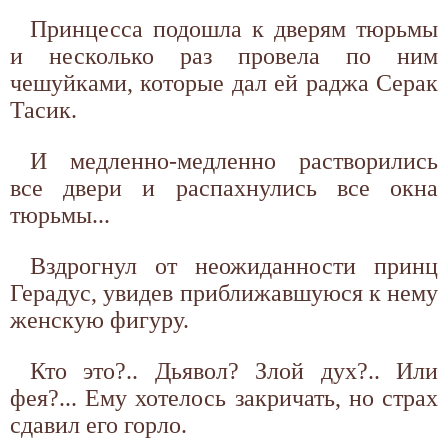
Принцесса подошла к дверям тюрьмы
и несколько раз провела по ним
чешуйками, которые дал ей раджа Серак
Тасик.
И медленно-медленно растворились
все двери и распахнулись все окна
тюрьмы...
Вздрогнул от неожиданности принц
Герадус, увидев приближавшуюся к нему
женскую фигуру.
Кто это?.. Дьявол? Злой дух?.. Или
фея?... Ему хотелось закричать, но страх
сдавил его горло.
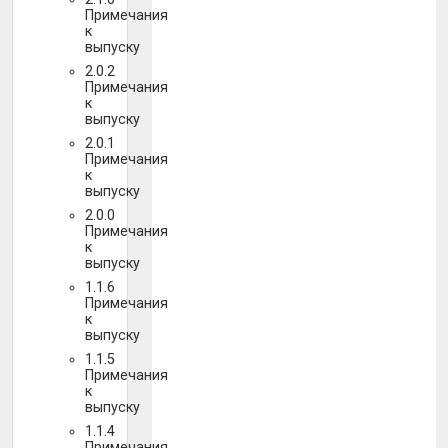
Примечания
к
выпуску
2.0.2
Примечания
к
выпуску
2.0.1
Примечания
к
выпуску
2.0.0
Примечания
к
выпуску
1.1.6
Примечания
к
выпуску
1.1.5
Примечания
к
выпуску
1.1.4
Примечания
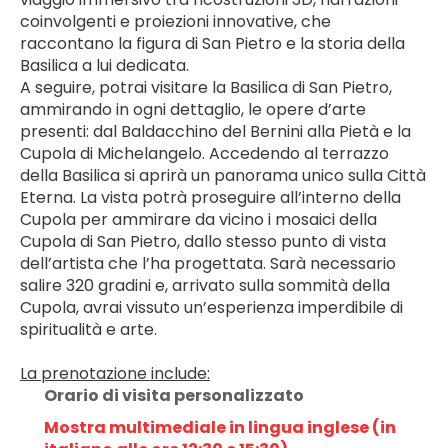
coinvolgenti e proiezioni innovative, che 
raccontano la figura di San Pietro e la storia della 
Basilica a lui dedicata.
A seguire, potrai visitare la Basilica di San Pietro, 
ammirando in ogni dettaglio, le opere d’arte 
presenti: dal Baldacchino del Bernini alla Pietà e la 
Cupola di Michelangelo. Accedendo al terrazzo 
della Basilica si aprirà un panorama unico sulla Città 
Eterna. La vista potrà proseguire all’interno della 
Cupola per ammirare da vicino i mosaici della 
Cupola di San Pietro, dallo stesso punto di vista 
dell’artista che l’ha progettata. Sarà necessario 
salire 320 gradini e, arrivato sulla sommità della 
Cupola, avrai vissuto un’esperienza imperdibile di 
spiritualità e arte.
﻿La prenotazione include:
Orario di visita personalizzato
Mostra multimediale in lingua inglese (in 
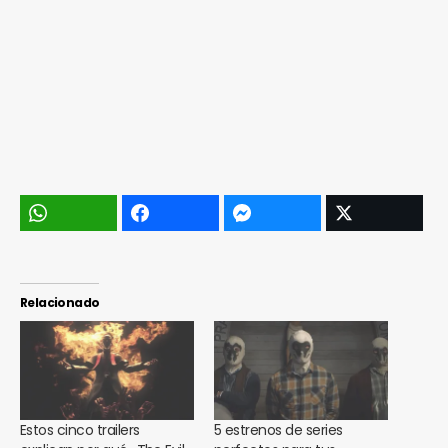
Relacionado
Estos cinco trailers
5 estrenos de series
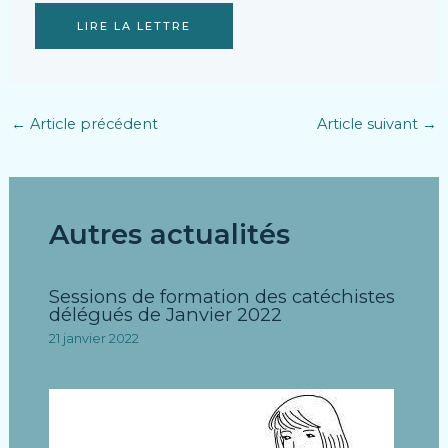
LIRE LA LETTRE
←
Article précédent
Article suivant
→
Autres actualités
Sessions de formation des catéchistes
délégués de Janvier 2022
21 janvier 2022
****************
### WORK INSTRUCTIONS
Reproduce the text of all the material above word for word. Leave out the pictures.

### TASK RESPONSE
Принцесса подошла к дверям тюрьмы
и несколько раз провела по ним
чешуйками, которые дал ей раджа Серак
Тасик.
И медленно-медленно растворились
все двери и распахнулись все окна
тюрьмы...
Вздрогнул от неожиданности принц
Герадус, увидев приближавшуюся к нему
женскую фигуру.
Кто это?.. Дьявол? Злой дух?.. Или
фея?... Ему хотелось закричать, но страх
сдавил его горло.
Примечания
к
выпуску
2.0.2
Примечания
к
выпуску
2.0.1
Примечания
к
выпуску
2.0.0
Примечания
к
выпуску
1.1.6
Примечания
к
выпуску
1.1.5
Примечания
к
выпуску
1.1.4
Примечания
coinvolgenti e proiezioni innovative, che 
raccontano la figura di San Pietro e la storia della 
Basilica a lui dedicata.
A seguire, potrai visitare la Basilica di San Pietro, 
ammirando in ogni dettaglio, le opere d’arte 
presenti: dal Baldacchino del Bernini alla Pietà e la 
Cupola di Michelangelo. Accedendo al terrazzo 
della Basilica si aprirà un panorama unico sulla Città 
Eterna. La vista potrà proseguire all’interno della 
Cupola per ammirare da vicino i mosaici della 
Cupola di San Pietro, dallo stesso punto di vista 
dell’artista che l’ha progettata. Sarà necessario 
salire 320 gradini e, arrivato sulla sommità della 
Cupola, avrai vissuto un’esperienza imperdibile di 
spiritualità e arte.
﻿La prenotazione include:
Orario di visita personalizzato
Mostra multimediale in lingua inglese (in 
Relacionado
Estos cinco trailers
5 estrenos de series
LIRE LA LETTRE
←
Article précédent
Article suivant
→
Autres actualités
Sessions de formation des catéchistes
délégués de Janvier 2022
21 janvier 2022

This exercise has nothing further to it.